- Testo proposto -
Nicole non ce l’ha fatta: la piccola, affetta da tetraparesi spastica, è morta tra le braccia di sua madre la sera della vigilia di Natale. La sua storia però resterà un esempio di altruismo, quello dei colleghi della mamma, Michela Lorenzin, che le avevano regalato parte delle proprie ferie per permetterle di trascorrere tempo con la sua bambina.

“L’ho tenuta in braccio fino alla fine. E anche dopo. Nicole è mancata così, in un abbraccio tenero”. Era serena? “Era serena, non ha sofferto, è stata brava, non mi ha fatto disperare neppure questa volta. Era lì, con me, la tenevo posata al mio cuore… ed è volata via”.

Michela adesso sorride: è quello che vorrebbe Nicole. Parlando dei suoi ultimi giorni al Corriere della Sera, ricorda solo tanti bei momenti.

“Sono venuti a trovarci a casa alcuni volontari travestiti da pagliacci. E poi è arrivato Babbo Natale e Nicole non la smetteva di sorridere. Sotto la barba c’era un mio collega, che mi aveva regalato tre settimane di ferie. Mia figlia conquistava il cuore di tutte le persone che incontrava: ha vissuto poco ma è riuscita a farsi amare da tutti”.

Questo è solo l’ultimo dei gesti di altruismo da parte dei colleghi che hanno alleviato il dolore delle ultime ore di Nicole e della sua famiglia.

“La nostra è un’azienda che funziona, in crescita, e quindi gran parte di loro li conoscevo solo di vista e in pochi, fino a quel momento, sapevano dei problemi di mia figlia. Sono rimasti sorpresi, perché al lavoro ero sempre sorridente. Non potevano sapere che ero così felice perché c’era Nicole a darmi la serenità necessaria a superare qualunque giornata. Anche quelle più difficili, quando la notte non si chiudeva occhio perché gli allarmi suonavano e io e mio marito dovevamo intervenire con l’aspiratore per liberarle le vie aeree”.

Dietro tanta serenità si nasconde ancora più forza: e proprio questo è il regalo, l’ultimo, che Nicole ha fatto a sua madre.

- Record mostrati -
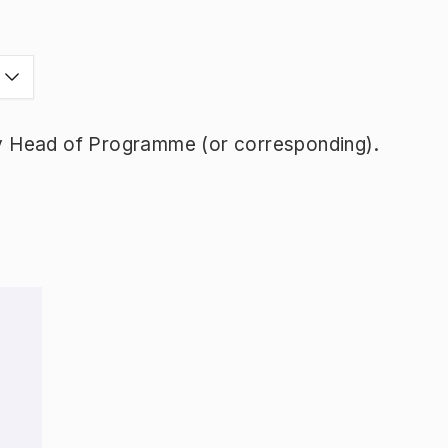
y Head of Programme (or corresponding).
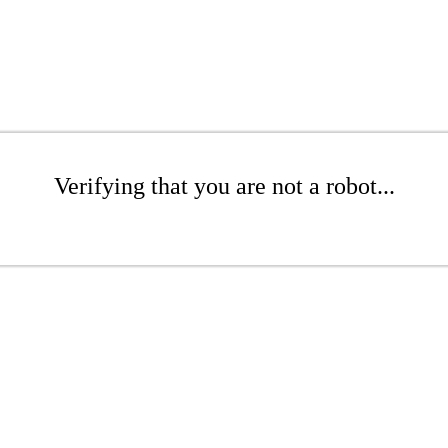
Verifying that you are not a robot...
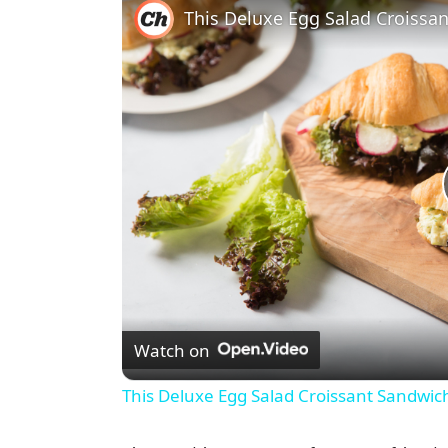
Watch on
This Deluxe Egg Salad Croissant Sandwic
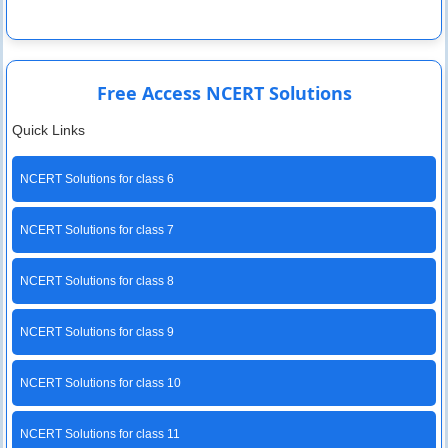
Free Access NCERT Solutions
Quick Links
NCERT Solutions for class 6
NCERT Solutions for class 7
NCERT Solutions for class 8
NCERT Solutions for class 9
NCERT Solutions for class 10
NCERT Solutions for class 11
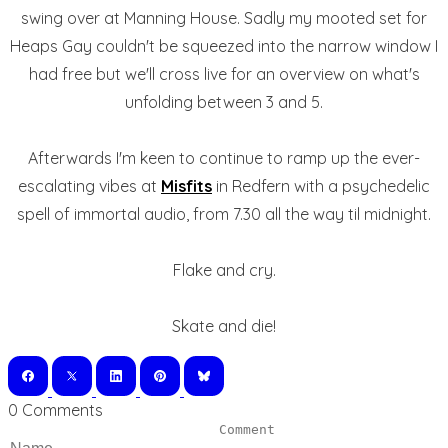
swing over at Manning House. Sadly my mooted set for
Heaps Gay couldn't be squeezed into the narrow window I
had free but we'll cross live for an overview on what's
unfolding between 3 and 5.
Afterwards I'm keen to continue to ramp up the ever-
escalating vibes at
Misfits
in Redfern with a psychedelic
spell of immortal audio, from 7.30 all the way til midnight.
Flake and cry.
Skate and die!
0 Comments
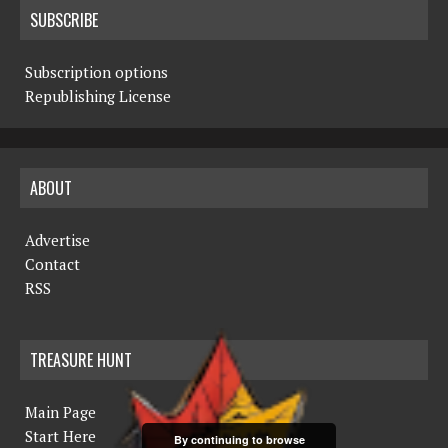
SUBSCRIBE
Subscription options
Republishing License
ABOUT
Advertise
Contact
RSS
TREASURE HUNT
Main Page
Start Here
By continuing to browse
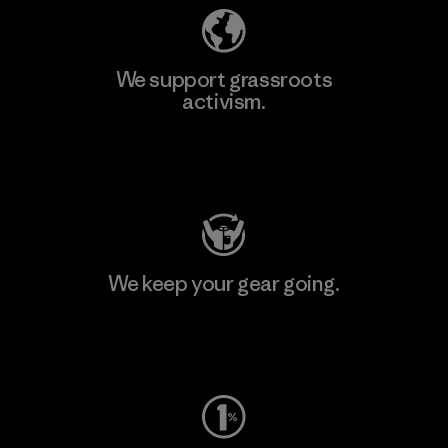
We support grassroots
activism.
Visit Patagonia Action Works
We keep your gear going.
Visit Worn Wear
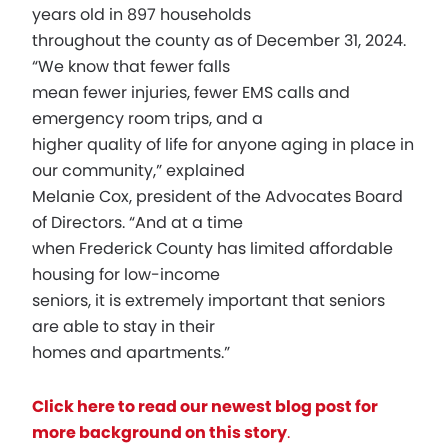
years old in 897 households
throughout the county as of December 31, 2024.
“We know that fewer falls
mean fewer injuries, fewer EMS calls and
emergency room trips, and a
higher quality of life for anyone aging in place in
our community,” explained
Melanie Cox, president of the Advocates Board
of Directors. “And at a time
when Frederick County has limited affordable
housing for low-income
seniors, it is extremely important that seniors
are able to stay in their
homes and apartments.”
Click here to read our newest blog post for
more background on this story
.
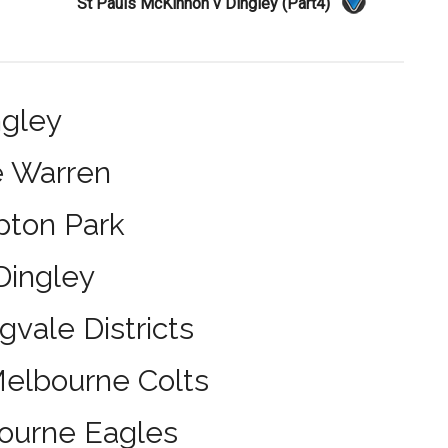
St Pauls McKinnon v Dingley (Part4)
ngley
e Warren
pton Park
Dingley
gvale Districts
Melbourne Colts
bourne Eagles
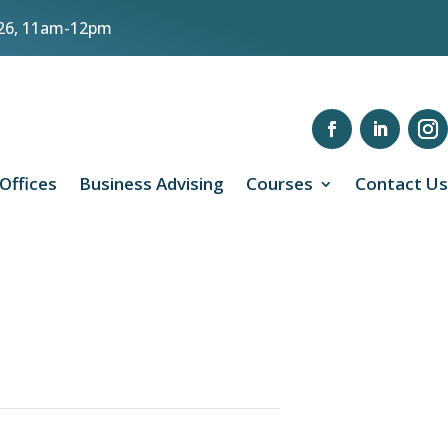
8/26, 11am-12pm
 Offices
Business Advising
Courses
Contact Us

--

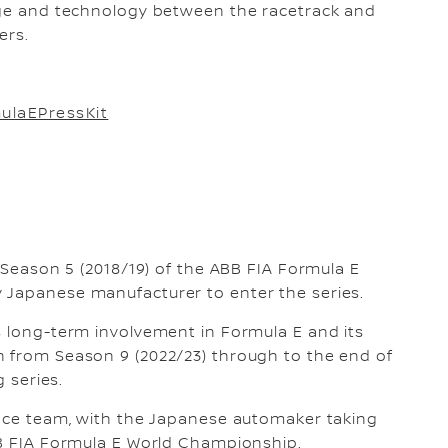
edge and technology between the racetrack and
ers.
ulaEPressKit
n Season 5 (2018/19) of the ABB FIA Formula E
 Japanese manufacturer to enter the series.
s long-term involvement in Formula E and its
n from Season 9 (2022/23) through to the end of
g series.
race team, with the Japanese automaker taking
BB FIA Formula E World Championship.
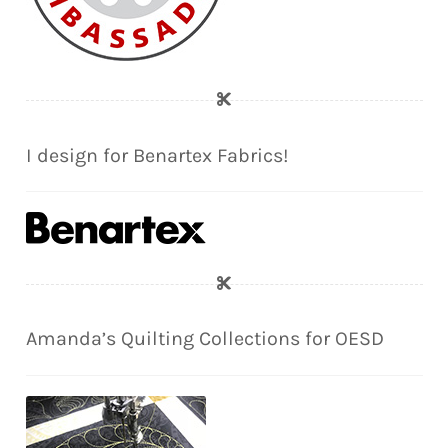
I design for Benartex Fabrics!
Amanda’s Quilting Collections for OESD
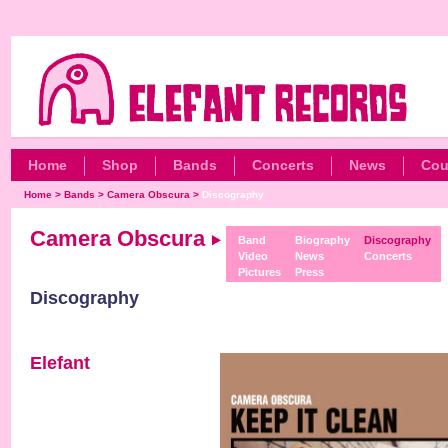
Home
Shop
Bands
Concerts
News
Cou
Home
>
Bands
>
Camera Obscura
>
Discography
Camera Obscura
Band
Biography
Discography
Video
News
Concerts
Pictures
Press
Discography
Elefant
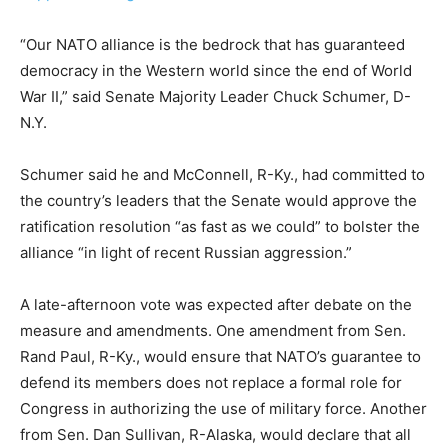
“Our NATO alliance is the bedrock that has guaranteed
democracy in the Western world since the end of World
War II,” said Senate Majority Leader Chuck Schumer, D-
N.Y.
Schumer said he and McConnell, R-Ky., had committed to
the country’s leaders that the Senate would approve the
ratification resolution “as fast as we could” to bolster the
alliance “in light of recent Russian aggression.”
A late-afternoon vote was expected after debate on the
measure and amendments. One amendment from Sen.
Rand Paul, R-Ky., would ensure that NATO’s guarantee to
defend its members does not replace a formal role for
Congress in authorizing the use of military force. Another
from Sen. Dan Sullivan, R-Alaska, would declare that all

- Obiettivo -
In base al testo proposto, spiega perché i colleghi di Michela Lorenzin rimasero sorpresi quando seppero dei problemi di sua figlia. Indica anche, per favore, perché lei al lavoro era così felice.

- La tua soluzione -
I colleghi rimasero sorpresi perché al lavoro lei era sempre sorridente. Era così felice perché Nicole le dava la serenità necessaria per superare qualunque giornata, anche quelle più difficili.